→ Document extract:
=-=-=

Johnson said the village had been a national leader in data center construction for about 25 years, but fears about data centers only popped up in the past two years, largely driven by internet rumors.

“All you hear is negative, negative, negative; tonight you’re going to hear facts, facts, facts,” he said. “A lot of this negative stuff comes from Facebook.”

The village now has 20 data centers, occupying about 4.5 million square feet and all located within the Elk Grove Village Business Park, a 66-million-square-foot industrial campus on the village’s eastern edge near O’Hare Airport, he said. Several more are under construction or in the planning stages.

The facilities generate tens of million in tax revenue each year, generate little or no truck traffic, and keep the business park, one of the largest in North America, on the cutting edge of technology, Johnson added.

“We never heard one complaint in 20 years,” he said. “For some reason, over the past two years data centers have become the evil empire.”

Data centers power the internet, and they started popping up more frequently across the Chicago region as cloud computing and streaming services such as Netflix became more popular. But as planned data centers grew bigger, public opposition swelled, and many Elk Grove Village residents said they worried about the possible impact of newer, more modern facilities.

Several residents mentioned recent plans by “Shark Tank” investor Kevin O’Leary to develop a 40,000-acre data center in rural Utah, projected to use more power than what is used in the entire state and possibly including its own natural gas plant.

“Of the 20 data centers that we have in Elk Grove, how many are accelerated data centers, or built for AI, and how many of them are traditional data centers?” asked village resident James Arthurs. “AI data centers use ten times the water and ten times the power.”

Johnson said Elk Grove Village did not have any data centers on that scale, and none are planned.

“Those are going on bigger campuses, which we do not have,” he said. “Could it come in the future? I can’t say yes or no.”

A typical Elk Grove Village data center of 200,000 square feet uses about 500,000 gallons of water per year to cool down computers and servers, while a village car wash uses four times as much, Johnson said. Despite the construction of 20 data centers, total water usage in the village decreased from about seven million gallons per day in 1998 to about five million today, according to village data.

Other suburbs are grappling with the issue.

=-=-=

→ Record extracts:
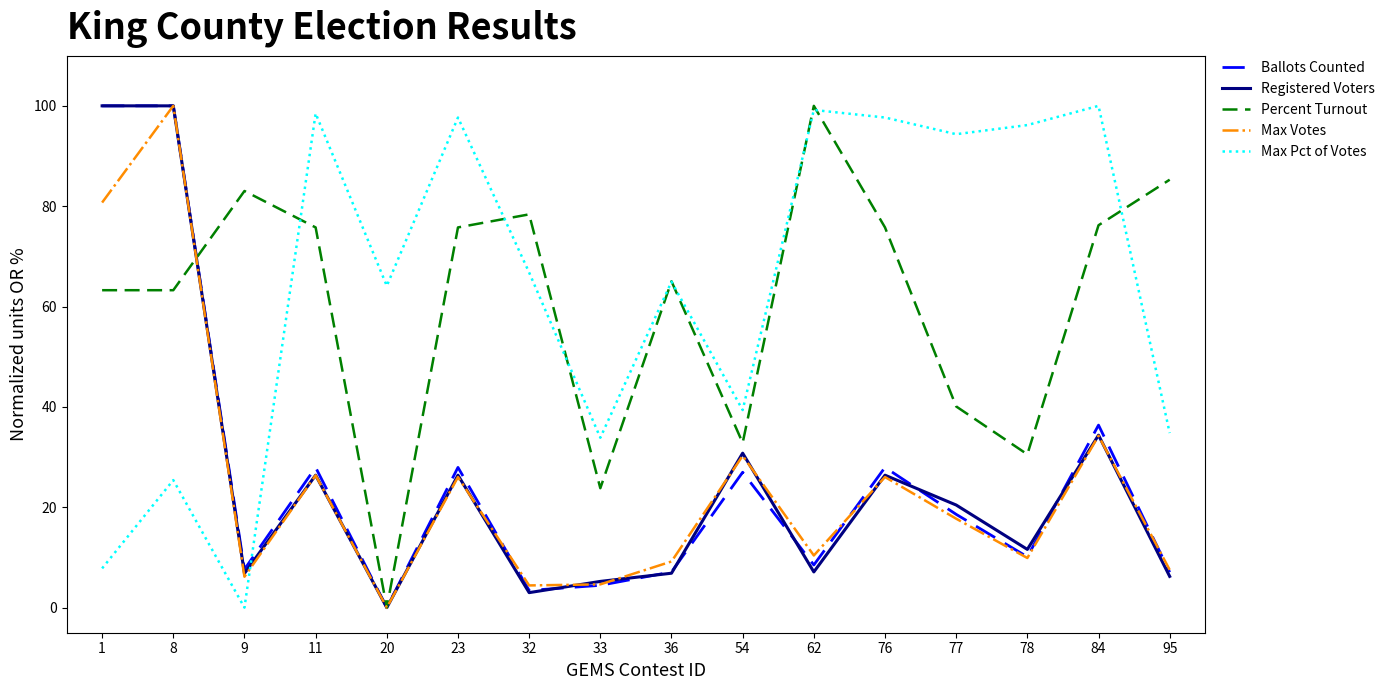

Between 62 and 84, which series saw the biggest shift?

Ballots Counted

=-=-=

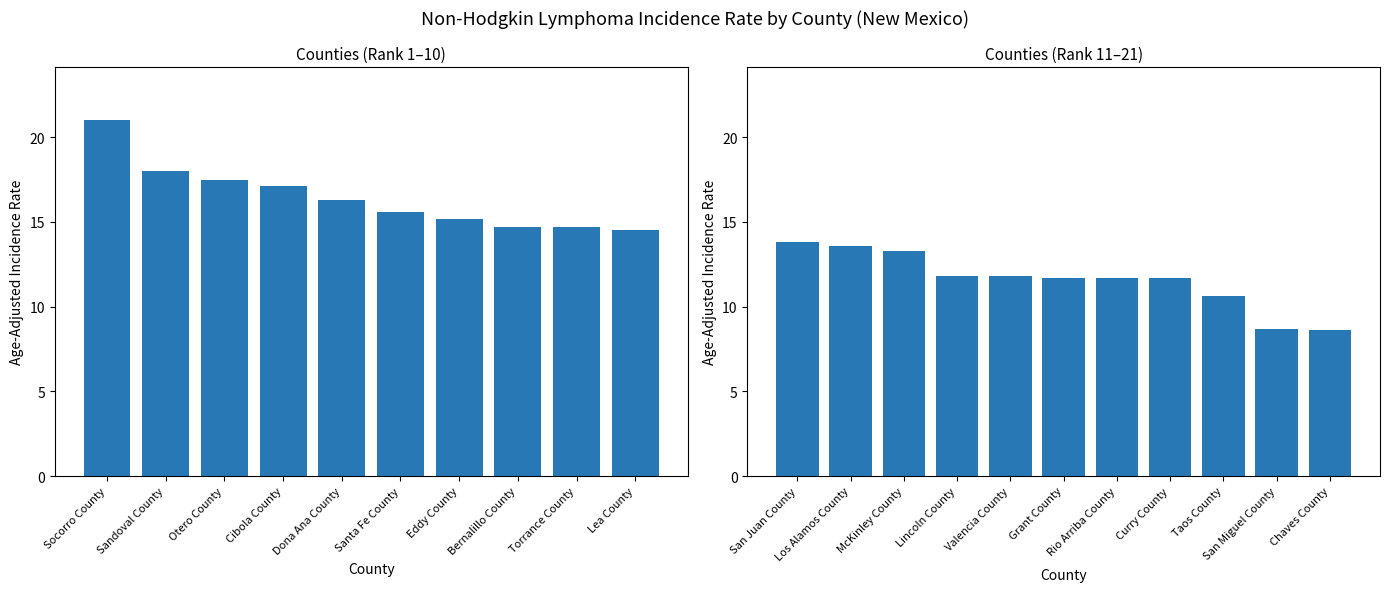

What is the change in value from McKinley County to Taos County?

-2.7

=-=-=

→ Request 1: According to the Elk Grove Village passage, how many data centers does the village now have?
→ Request 2: Return the part of the Elk Grove Village passage starting at "Johnson said Elk" and ending at "with the issue.".
The listing is separate material with no connection to the Elk Grove Village passage.

→ Response 1: 20

→ Response 2:
Johnson said Elk Grove Village did not have any data centers on that scale, and none are planned.

“Those are going on bigger campuses, which we do not have,” he said. “Could it come in the future? I can’t say yes or no.”

A typical Elk Grove Village data center of 200,000 square feet uses about 500,000 gallons of water per year to cool down computers and servers, while a village car wash uses four times as much, Johnson said. Despite the construction of 20 data centers, total water usage in the village decreased from about seven million gallons per day in 1998 to about five million today, according to village data.

Other suburbs are grappling with the issue.